■ **PROBLEMS TO SOLVE**:
**A.** Do these statements agree with the cooking post? Answer yes or no for each, quoting the words of the post that decide it.
(i) The sweet potatoes are roasted with olive oil and Kosher salt.
(ii) The stuffing has already been made.
(iii) The rub for the turkey includes basil.
**B.** Can you write out the cooking post again, starting with "Wednesday, November 21, 2007" and going on through "built on drippings...yumm...", with "turkey" swapped for "chicken"?

■ **TEXT PASSAGE**:
* * * * * * *
Wednesday, November 21, 2007

...of feasting and prepping, and cats that jump onto curtain rods in the night...

...this has been a busy day so far and it's not done yet... I've been cooking[roasting sweet potatoes w/olive oil and Kosher salt, pan roasting baby Brussels sprouts in EVOO & K.salt, cooking green beans "Southern"(aka to death...)with sauteed onion and garlic in EVOO/butter/K.salt and ground pepper, making a "rub" for the turkey(softened butter,K.salt minced garlic,sage, oregano, rosemary,thyme) and soon, the stuffing(cornbread/herb) all to be assembled in the bird at Miz Minka and Mr Greenthumbs tomorrow AM...Miz Minka is crafting a slaw, mashed potatoes, dessert, beverage and, I'm sure, other such feast necessities as there may be...there will be, of course, a gravy built on drippings...yumm...
* * * * * * *
■ **DATASET RECORDS**:
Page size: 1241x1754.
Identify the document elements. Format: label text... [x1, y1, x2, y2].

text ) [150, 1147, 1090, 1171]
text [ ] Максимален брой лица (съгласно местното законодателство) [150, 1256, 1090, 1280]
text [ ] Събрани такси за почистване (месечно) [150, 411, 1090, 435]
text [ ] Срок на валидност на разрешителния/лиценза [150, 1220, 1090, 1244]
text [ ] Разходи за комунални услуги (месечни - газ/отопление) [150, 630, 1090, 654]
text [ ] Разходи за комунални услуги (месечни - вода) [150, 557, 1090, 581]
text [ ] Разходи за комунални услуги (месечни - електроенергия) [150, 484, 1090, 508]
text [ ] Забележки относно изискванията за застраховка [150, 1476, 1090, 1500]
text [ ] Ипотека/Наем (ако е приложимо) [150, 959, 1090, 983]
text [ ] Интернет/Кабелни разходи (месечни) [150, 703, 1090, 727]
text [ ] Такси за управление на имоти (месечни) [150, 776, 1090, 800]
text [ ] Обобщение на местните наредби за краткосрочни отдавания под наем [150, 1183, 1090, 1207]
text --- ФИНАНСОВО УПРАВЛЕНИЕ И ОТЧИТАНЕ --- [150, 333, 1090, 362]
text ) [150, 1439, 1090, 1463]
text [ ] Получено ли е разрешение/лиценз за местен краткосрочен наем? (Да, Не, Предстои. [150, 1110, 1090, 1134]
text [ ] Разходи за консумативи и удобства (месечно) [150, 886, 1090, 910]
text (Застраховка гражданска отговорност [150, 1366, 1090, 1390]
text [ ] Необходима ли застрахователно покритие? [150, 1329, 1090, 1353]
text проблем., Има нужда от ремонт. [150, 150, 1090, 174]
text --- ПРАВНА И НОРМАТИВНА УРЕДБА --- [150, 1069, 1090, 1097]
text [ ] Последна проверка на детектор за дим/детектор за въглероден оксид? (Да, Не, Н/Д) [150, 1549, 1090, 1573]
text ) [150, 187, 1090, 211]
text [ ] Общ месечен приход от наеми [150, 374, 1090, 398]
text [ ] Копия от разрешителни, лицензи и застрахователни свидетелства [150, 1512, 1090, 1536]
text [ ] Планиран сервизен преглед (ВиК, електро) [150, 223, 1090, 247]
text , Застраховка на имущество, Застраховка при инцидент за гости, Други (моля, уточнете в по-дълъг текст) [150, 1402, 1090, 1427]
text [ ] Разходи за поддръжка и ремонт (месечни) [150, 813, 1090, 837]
* * * * * * *
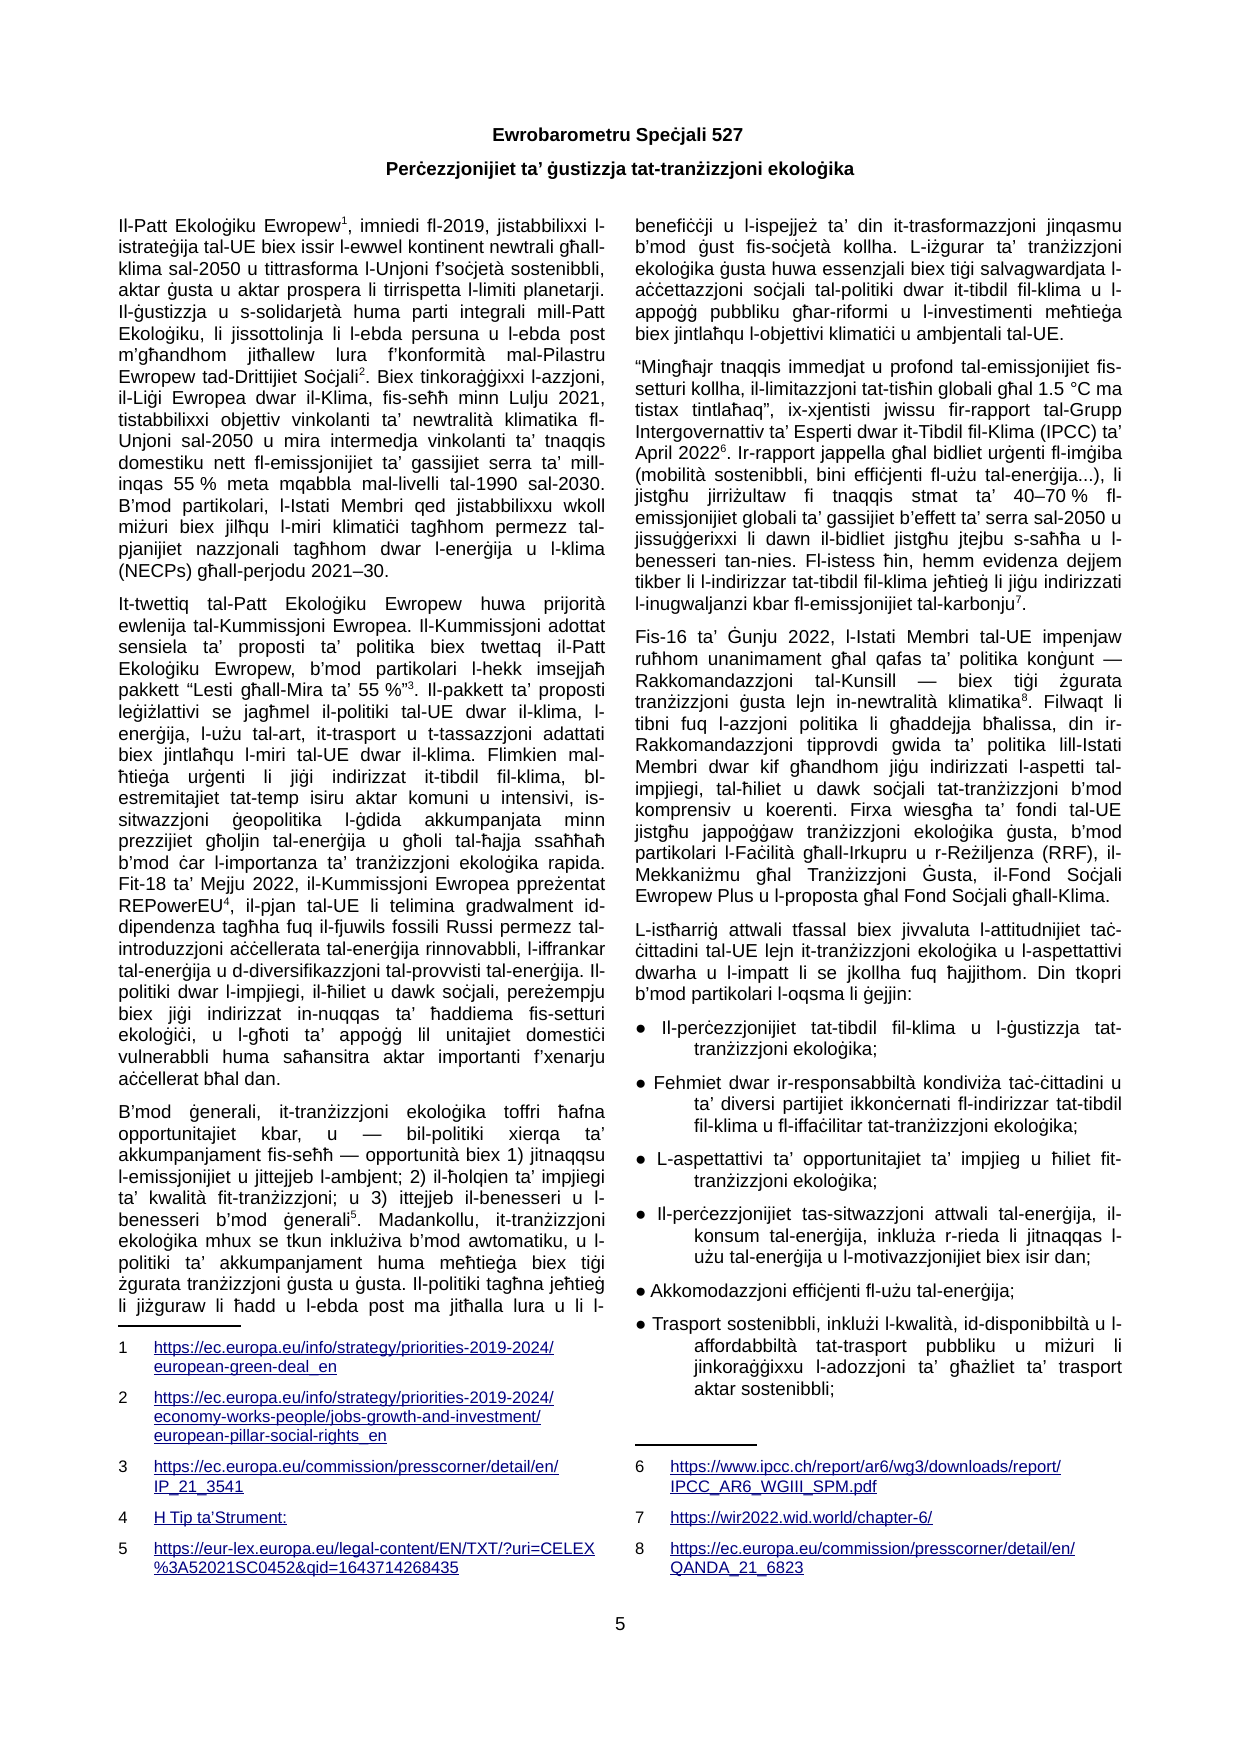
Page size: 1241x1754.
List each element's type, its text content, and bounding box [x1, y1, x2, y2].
* * * * * * *
■ **RESULTS FOR THE EXERCISE**:
**A.**
(i) Yes: "roasting sweet potatoes w/olive oil and Kosher salt"
(ii) No: "and soon, the stuffing(cornbread/herb)"
(iii) No: "(softened butter,K.salt minced garlic,sage, oregano, rosemary,thyme)"

**B.**
Wednesday, November 21, 2007

...of feasting and prepping, and cats that jump onto curtain rods in the night...

...this has been a busy day so far and it's not done yet... I've been cooking[roasting sweet potatoes w/olive oil and Kosher salt, pan roasting baby Brussels sprouts in EVOO & K.salt, cooking green beans "Southern"(aka to death...)with sauteed onion and garlic in EVOO/butter/K.salt and ground pepper, making a "rub" for the chicken(softened butter,K.salt minced garlic,sage, oregano, rosemary,thyme) and soon, the stuffing(cornbread/herb) all to be assembled in the bird at Miz Minka and Mr Greenthumbs tomorrow AM...Miz Minka is crafting a slaw, mashed potatoes, dessert, beverage and, I'm sure, other such feast necessities as there may be...there will be, of course, a gravy built on drippings...yumm...